DIRECTIONS FOR THIS TASK:
Please decide whether each statement below agrees with the passage on the 1973 oil embargo, answering yes or no and quoting the deciding words: (a) The embargo lasted until March 18, 1974. (b) In 1972, 19 percent of the oil consumed in America came from abroad. (c) Gasoline lines in New Jersey stretched as long as four miles.

DOCUMENT SEGMENT:

'''

A more enduring consequence of the war was the impact that it had on Arab leaders. Upset by Nixon's devaluations of the dollar, the currency normally used to pay for oil, they had already raised their charges, helping to cause worldwide inflation. Arab leaders further resented the United States for its longtime support of Israel. Retaliating, they imposed an embargo on shipments of oil to the United States. Two months later, in December, the Organization of Petroleum Exporting Countries (OPEC) raised its charges to $11.65 per barrel, a price that was 387 percent higher than before the Yom Kippur War.
38

The effects of the embargo, which lasted until March 18, 1974, and of higher prices of oil thereafter, seriously upset hosts of people in the United States. Cheap oil had been a key to American prosperity and economic growth in the postwar era, enormously benefiting major industries such as automobiles and utility companies, accelerating large-scale social transformations such as the spread of suburbanization, and stimulating the consumerism that lay at the heart of postwar American culture.
39
With 6 percent of the planet's population in 1973, the United States consumed a third of the oil produced in the world.

The postwar availability of cheap oil from abroad, especially the Middle East, had also led the United States to rely on overseas sources. In 1960, 19 percent of oil consumed in America had come from abroad; by 1972 the figure had risen to 30 percent. Then, and suddenly, a more complicated world had arrived. As demand in the United States out-stripped supplies, domestic oil prices (and profits for American producers) increased substantially. Still, shortages persisted. Desperate car owners waited hours for gasoline—lines in New Jersey were as long as four miles—sometimes fighting among themselves or attacking gas station attendants. By the time the embargo ended, prices for heating oil and gasoline had risen in places by as much as 33 percent.

In some ways the effects of the embargo were exaggerated; oil and gasoline costs in the United States still remained a good deal lower than they were in most industrialized nations. But they were nonetheless traumatic for many Americans, because the embargo reinforced the sense of national vulnerability that had already arisen amid the frustrations of the Vietnam War. First, the United States was humbled by North Vietnam, the land that Johnson had called a "piss-ant country." Now it was shaken by the actions of Arabs, some of whom (as the Saudis) were supposed to be allies. The wonderful American Century that Henry Luce had foreseen in 1941 seemed to be collapsing early. As one scholar put it, the embargo represented a "watershed, sharply dividing the second half of the twentieth century into two elongated quarter-centuries—the twenty-seven-year period extending from the end of World War Two to 1973 (the postwar quarter-century) and the other twenty-seven-year period extending from 1973 to the end of the century."

'''

PROVIDED DATA:
'''

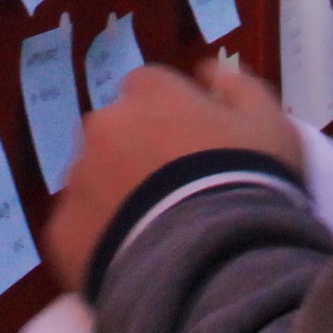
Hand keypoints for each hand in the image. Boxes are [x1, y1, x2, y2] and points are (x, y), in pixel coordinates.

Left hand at [42, 61, 301, 290]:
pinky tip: (134, 260)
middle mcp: (103, 125)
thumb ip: (240, 87)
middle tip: (174, 193)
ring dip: (116, 196)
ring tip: (156, 233)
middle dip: (137, 153)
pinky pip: (79, 229)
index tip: (193, 146)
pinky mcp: (63, 231)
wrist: (216, 262)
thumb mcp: (270, 125)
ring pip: (93, 180)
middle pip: (115, 132)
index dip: (172, 116)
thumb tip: (210, 70)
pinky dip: (99, 240)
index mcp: (150, 92)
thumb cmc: (247, 181)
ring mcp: (78, 178)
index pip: (150, 87)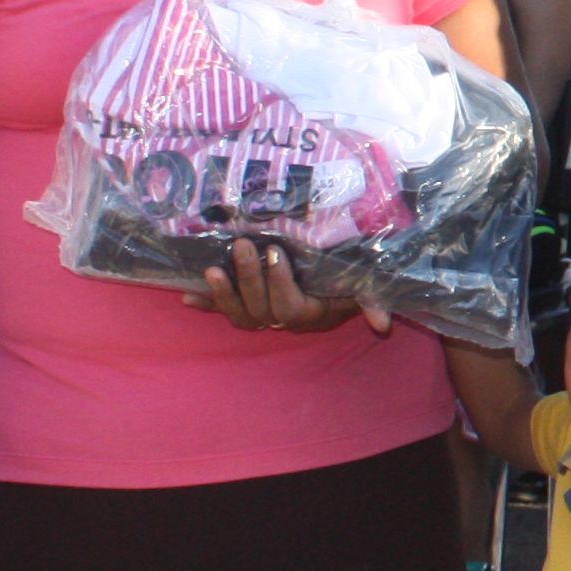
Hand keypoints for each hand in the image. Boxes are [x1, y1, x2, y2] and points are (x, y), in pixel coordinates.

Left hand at [188, 234, 386, 335]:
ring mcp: (262, 316)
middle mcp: (283, 321)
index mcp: (310, 315)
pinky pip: (223, 311)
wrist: (334, 289)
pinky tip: (186, 297)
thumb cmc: (348, 282)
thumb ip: (372, 302)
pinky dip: (206, 305)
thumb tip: (384, 325)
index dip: (279, 283)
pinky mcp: (245, 308)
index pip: (289, 307)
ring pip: (240, 315)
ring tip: (212, 270)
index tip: (276, 251)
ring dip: (223, 295)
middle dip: (248, 278)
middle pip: (260, 309)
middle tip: (242, 244)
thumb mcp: (363, 288)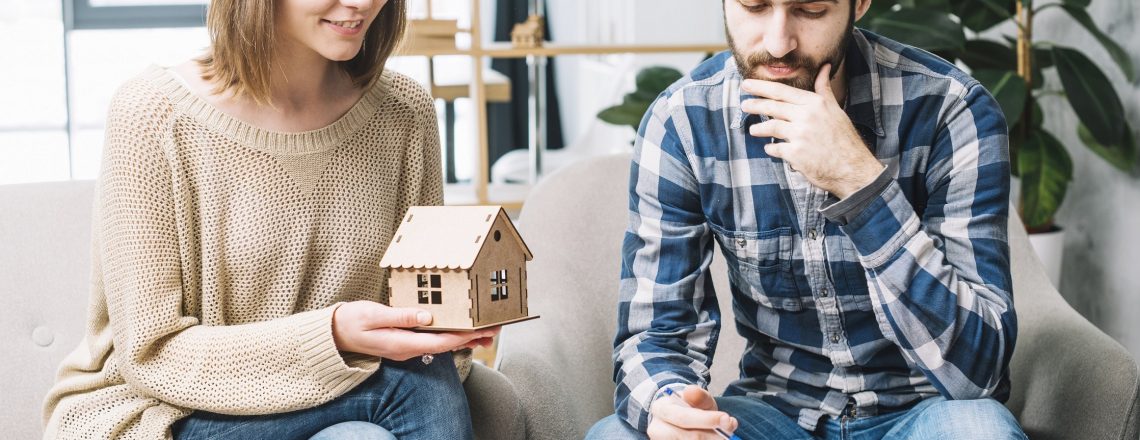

'''

RESULT OF THIS TASK:
(a) Yes: "The effects of the embargo, which lasted until March 18, 1974"
(b) No: "In 1960, 19 percent of oil consumed in America had come from abroad; by 1972 the figure had risen to 30 percent."
(c) Yes: "lines in New Jersey were as long as four miles"